PASSAGE =
· · · · · · ·

Man, her story is unreal. Everything that happened to her was song-worthy; you could write a record about her life. Once, she was held up at gunpoint by a promoter who didn’t want to pay her what she was owed at the end of the night; I guess she got saucy with him, and he pulled a gun on her. In those days, it wasn’t such a big deal, but today, these are legendary stories most of us can’t even imagine.
More than anything, I wanted to write the song because hearing her story inspired me. The places she had been were all the places I wanted to go. I met her long before I made it down to Nashville. She helped me to believe in what I was doing, to know that it was possible to get to these far-flung places and to be a successful woman that didn’t take any s–t from anybody. She was hard, she was tough, and I needed to know that someone like her existed.
[“Norma Gale” is] based on the stories she told me on the day I met with her, and some background from her son, who I’ve become friends with over the last couple of years. Their stories are very different: His side of the story is obviously seen through the eyes of a child. Where she was playing the Grand Ole Opry, he was missing his friends at school or hungry for a snack while she was soundchecking — that sort of thing. He remembered missing his mom when she was playing shows, whereas Norma would regale me with stories about all the parties and concerts, and [the] cool people she was meeting. When she was held up at gunpoint, Marc was the little boy in the corner covering his eyes and hoping nobody got killed.

· · · · · · ·

Body or hand keypoint data =

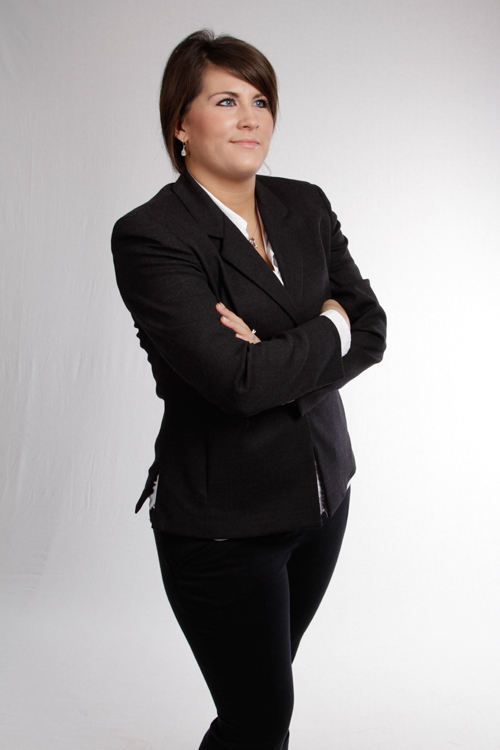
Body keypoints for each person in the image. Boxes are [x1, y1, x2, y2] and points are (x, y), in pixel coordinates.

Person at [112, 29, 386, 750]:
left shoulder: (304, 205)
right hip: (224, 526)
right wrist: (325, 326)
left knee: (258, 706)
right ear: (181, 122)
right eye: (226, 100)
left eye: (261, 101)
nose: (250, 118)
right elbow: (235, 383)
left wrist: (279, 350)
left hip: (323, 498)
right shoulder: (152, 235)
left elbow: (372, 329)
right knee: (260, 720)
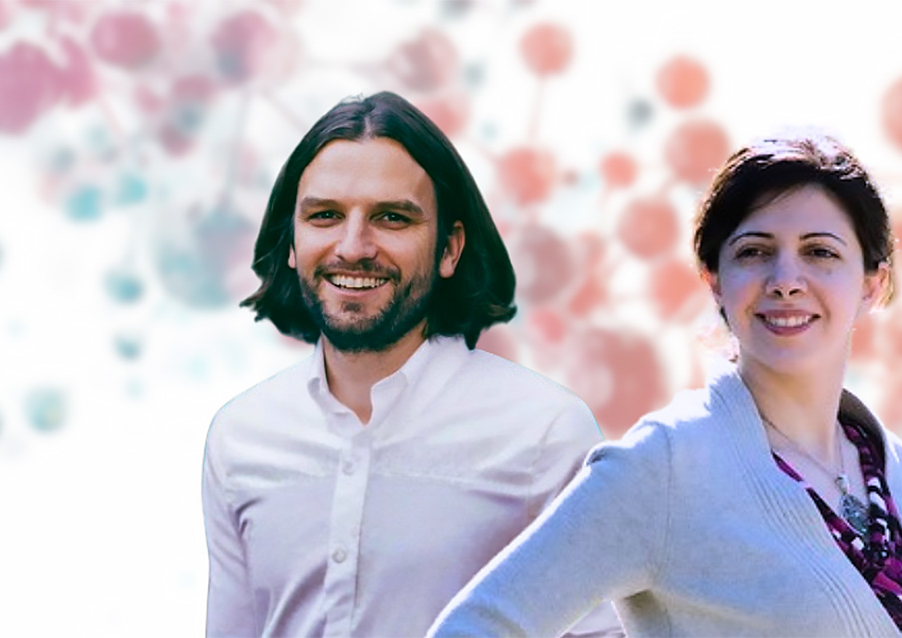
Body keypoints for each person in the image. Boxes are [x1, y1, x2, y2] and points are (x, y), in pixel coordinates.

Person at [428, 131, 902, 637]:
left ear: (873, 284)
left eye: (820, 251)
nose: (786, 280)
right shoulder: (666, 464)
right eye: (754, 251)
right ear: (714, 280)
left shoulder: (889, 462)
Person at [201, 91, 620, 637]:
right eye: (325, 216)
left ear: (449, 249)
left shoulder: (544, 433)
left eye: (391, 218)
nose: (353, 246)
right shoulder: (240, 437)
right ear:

· · · · · · ·

TASK DETAILS =
In the passage about the song "Norma Gale," what was Marc doing when she was held up at gunpoint?

ANSWER SECTION =
He was the little boy in the corner covering his eyes and hoping nobody got killed.